Ref.: Experimental Mechanics, an International Journal of the Society for Experimental Mechanics (SEM-USA) 44 (1), 76-85 (2004)

Abstract: A methodology is proposed for estimating the local yield stress in work-hardened surface layers. It is based on the concept of in-depth normalized variation of hardness and x-ray diffraction peak width, both of which measure the strain-hardening attained by the materials´ surface-treated layers due to, for example, shot-peening. Its principle is directly founded on the classical hardness theory. To study the evolution of those values with plastic deformation, specimens of five steels with different mechanical properties were subjected to interrupted tensile tests. The tests were performed at successive increments of plastic strain, until fracture occurred. The specimens were loaded and unloaded in increments of about 2% true strain.

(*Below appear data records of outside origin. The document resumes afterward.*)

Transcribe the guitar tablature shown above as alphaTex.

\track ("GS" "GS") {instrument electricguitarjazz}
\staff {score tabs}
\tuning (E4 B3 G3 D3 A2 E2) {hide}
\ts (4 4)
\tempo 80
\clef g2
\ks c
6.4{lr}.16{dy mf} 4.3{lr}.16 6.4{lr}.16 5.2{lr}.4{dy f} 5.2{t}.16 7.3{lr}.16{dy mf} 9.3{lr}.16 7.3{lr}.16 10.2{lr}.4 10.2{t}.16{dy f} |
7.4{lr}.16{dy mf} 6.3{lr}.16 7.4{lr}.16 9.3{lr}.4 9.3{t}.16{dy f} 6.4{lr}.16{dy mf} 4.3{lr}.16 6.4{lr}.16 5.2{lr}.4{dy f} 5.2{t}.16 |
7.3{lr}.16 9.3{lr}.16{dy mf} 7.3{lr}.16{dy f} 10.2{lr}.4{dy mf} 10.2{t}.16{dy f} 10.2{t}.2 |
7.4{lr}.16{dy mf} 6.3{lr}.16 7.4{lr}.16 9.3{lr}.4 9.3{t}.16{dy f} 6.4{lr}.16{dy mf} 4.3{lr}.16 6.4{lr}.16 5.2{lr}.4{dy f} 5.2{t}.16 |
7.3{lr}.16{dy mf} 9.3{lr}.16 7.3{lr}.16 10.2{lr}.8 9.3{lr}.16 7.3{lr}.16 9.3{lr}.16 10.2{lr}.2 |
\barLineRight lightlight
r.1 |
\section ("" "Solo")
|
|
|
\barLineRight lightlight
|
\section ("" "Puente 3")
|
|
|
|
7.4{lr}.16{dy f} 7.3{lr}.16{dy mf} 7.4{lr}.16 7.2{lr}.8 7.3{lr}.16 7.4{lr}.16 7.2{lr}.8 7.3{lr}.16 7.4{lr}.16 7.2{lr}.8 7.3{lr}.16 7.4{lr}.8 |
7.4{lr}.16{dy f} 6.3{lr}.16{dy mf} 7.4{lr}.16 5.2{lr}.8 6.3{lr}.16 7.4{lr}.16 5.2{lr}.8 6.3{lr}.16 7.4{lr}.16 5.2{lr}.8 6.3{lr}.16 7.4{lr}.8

After each plastic strain increment, hardness and diffraction peak width were measured. It was observed that the variations of diffraction peak width and hardness are related to the material´s strain-hardening, and their normalized variations can be considered proportional to the normalized variation of the material´s yield stress. Thus, where the yield stress of the bulk material, its hardness or a characteristic diffraction peak width value, and their relative variations along the hardened layers, are known, an empirical expression could be used to estimate the local yield stress as a function of the treated depth.